Homeland & Home: The Immigrant Experience

The Book of Unknown Americans

Cristina Henríquez

Audience:

Adult

Arturo Rivera was the owner of a construction company in Pátzcuaro, México. One day, as his beautiful 15-year-old daughter, Maribel, is helping him at a work site, she sustains an injury that casts doubt on whether she’ll ever be the same again. And so, leaving all they have behind, the Riveras come to America with a single dream: that in this country of great opportunity and resources, Maribel can get better. When Mayor Toro, whose family is from Panamà, sees Maribel in a Dollar Tree store, it is love at first sight. It’s also the beginning of a friendship between the Rivera and Toro families, whose web of guilt and love and responsibility is at this novel’s core. Woven into their stories are the testimonials of men and women who have come to the United States from all over Central and Latin America. Their journeys and their voices will inspire you, surprise you, and break your heart. Suspenseful, funny and warm, rich in spirit and humanity, The Book of Unknown Americans is a new American classic.

About the Author

Cristina Henríquez is the author of The Book of Unknown Americans, The World In Half, and Come Together, Fall Apart: A Novella and Stories, which was a New York Times Editors’ Choice selection.

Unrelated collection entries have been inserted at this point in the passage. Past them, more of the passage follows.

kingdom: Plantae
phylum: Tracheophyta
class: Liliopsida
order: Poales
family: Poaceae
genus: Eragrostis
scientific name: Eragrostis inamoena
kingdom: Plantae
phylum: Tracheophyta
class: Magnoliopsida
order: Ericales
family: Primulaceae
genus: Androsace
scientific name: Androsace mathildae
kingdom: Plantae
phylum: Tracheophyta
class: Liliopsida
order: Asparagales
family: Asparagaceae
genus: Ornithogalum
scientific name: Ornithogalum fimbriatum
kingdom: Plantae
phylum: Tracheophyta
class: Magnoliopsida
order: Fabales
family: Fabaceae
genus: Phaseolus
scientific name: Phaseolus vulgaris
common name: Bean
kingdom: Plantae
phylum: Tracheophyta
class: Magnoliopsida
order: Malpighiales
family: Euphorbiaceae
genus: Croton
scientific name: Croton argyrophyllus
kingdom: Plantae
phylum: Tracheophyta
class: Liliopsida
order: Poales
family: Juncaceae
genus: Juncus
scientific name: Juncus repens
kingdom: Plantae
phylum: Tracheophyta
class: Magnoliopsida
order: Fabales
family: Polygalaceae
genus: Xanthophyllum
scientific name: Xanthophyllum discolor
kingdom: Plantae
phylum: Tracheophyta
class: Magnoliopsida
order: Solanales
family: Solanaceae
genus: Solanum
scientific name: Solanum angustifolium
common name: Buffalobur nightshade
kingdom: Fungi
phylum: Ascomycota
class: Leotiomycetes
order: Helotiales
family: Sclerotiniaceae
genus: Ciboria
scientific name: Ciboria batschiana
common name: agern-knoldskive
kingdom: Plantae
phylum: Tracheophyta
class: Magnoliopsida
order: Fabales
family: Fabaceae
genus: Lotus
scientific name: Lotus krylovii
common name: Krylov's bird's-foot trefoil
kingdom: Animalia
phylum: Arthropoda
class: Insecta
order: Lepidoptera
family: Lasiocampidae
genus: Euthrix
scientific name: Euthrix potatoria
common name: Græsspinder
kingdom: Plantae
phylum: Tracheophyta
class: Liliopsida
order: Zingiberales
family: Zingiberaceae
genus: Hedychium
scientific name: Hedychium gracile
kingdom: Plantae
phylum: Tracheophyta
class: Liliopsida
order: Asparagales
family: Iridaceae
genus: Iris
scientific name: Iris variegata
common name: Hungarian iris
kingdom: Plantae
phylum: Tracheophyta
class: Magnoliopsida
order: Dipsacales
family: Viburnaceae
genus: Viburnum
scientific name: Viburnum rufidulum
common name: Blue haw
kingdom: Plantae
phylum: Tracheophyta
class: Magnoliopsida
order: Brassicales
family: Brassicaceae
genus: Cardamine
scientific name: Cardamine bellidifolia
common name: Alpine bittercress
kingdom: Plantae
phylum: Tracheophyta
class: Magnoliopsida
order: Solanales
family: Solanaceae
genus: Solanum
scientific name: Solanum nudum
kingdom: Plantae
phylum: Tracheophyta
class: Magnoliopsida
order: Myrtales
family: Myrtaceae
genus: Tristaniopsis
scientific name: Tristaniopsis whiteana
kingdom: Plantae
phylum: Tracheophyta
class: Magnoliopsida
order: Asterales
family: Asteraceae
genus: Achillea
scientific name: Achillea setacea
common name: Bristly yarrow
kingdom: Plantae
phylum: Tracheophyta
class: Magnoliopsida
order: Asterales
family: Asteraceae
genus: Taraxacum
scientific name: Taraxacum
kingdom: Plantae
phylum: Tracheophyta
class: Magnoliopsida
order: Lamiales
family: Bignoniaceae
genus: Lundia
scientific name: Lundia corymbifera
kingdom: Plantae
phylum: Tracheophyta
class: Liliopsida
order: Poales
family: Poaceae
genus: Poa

Her stories have been published in The New Yorker, The Atlantic, Glimmer Train, The American Scholar, Ploughshares, TriQuarterly, and AGNI along with the anthology This is Not Chick Lit: Original Stories by America’s Best Women Writers. Cristina’s nonfiction has appeared in The New Yorker, The Oxford American, and Preservation as well as in the anthologies State by State: A Panoramic Portrait of America and Thirty Ways of Looking at Hillary: Women Writers Reflect on the Candidate and What Her Campaign Meant. She was featured in Virginia Quarterly Review as one of “Fiction’s New Luminaries,” has been a guest on National Public Radio, and is a recipient of the Alfredo Cisneros Del Moral Foundation Award, a grant started by Sandra Cisneros in honor of her father. Cristina earned her undergraduate degree from Northwestern University and is a graduate of the Iowa Writers’ Workshop. She lives in Chicago.